The immediate surge in the use of technology has been termed the fourth industrial revolution. Klaus Schwab, the Founder and Executive Chairman of the World Economic Forum write that this revolution unlike the other three is based on digital assets of the nations. He writes-

“…the breadth and depth of these changes herald the transformation of entire systems of production, management, and governance.”[17]

Hence, laws regarding cybercrimes and data protection are significant. Through the article, the researcher finds that it is a tedious task to make legislations on an International Issue which has consequences for multiple actors- both state and non-state. Currently, the law is highly ineffective and difficult to impose, yet progress has been made. The International Organizations are working to build consensus on some universal rights and duties of people, using the web, so uniform laws could be developed.

[1] Daniel Malan, the law can’t keep up with the tech, World Economic Forum, 21 June, 2018.

[2] Dinah Shelton, Soft Law, George Washington Law Faculty Publication, 2008.

[3]Supra Note 1.

[4] Apoorva, The Net Neutrality Debate in India, PRS India, 9 Feb, 2016.

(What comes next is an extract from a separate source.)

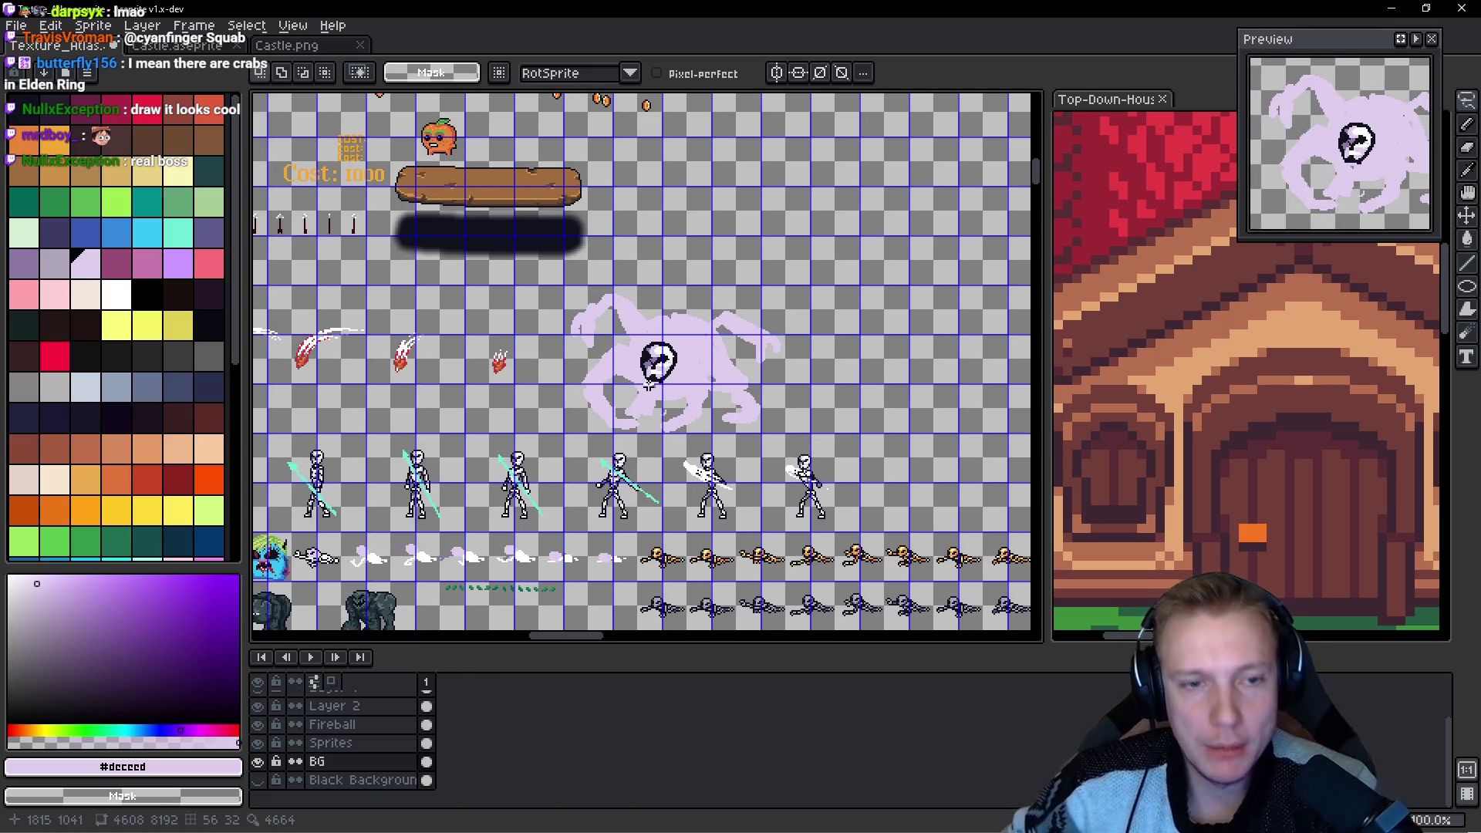
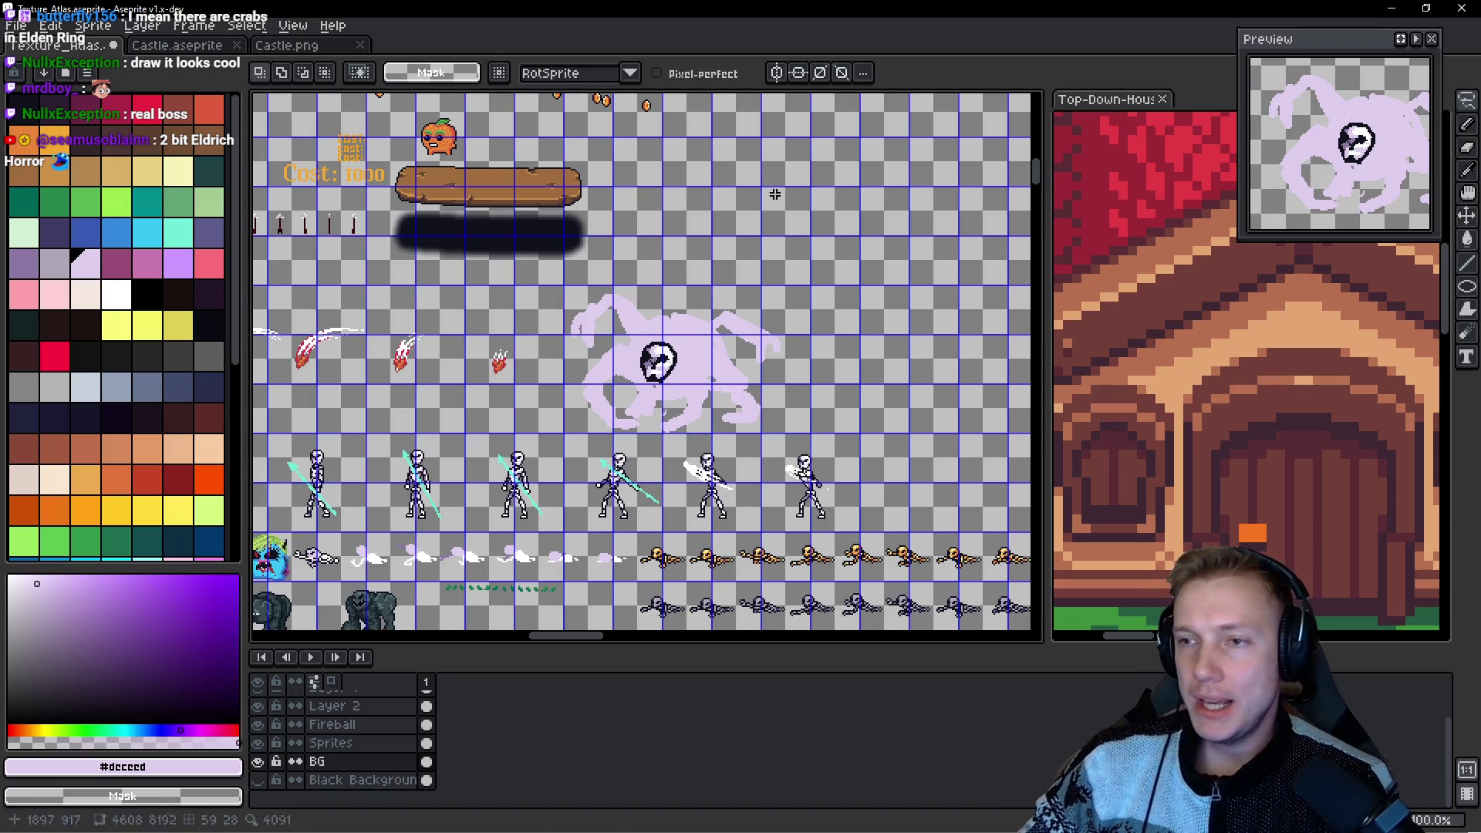
# Lasso a freehand selection around one sword-swinging skeleton knight sprite.
pyautogui.moveTo(719, 484); pyautogui.dragTo(694, 407)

[5] Quincy Wright, The Legal Nature of Treaties, The American Journal of International Law, Oct., 1916, Vol. 10, pg. 706-736.

[6] Abid Adonis, International Law on Cyber Security in the Age of Digital Sovereignty, E-International Relations, 14 March, 2020.


[8] Budapest Convention on Cybercrime, 23 Nov, 2001.

[9]Karishma Mehrotra, on global cybercrime, India votes in favour of Russia-led resolution, The Indian Express, 22 Nov, 2019.


[11]General Data Protection Regulation,  25 May, 2018

[12]Devarshi Mukhopadhyay and Rahul Bajaj, Locating The ‘Right to Be Forgotten’ In Indian Constitutional Jurisprudence: A Functional-Dialogical Analysis, Comparative Constitutional Law And Administrative Law Quarterly, Vol 3, 2017.

[13] Personal Data Protection Bill,2019, § 20(1)(b).

[14] K.S. Puttaswamy and Anr. vs Union of India and Ors.,(2017) 10 SCC 1.

[15]Indian Const, art.21.

[16]Supra Note 9.

[17] Klaus Schwab, The Fourth Industrial Revolution: what it means, how to respond? World Economic Forum, 14th Jan, 2016.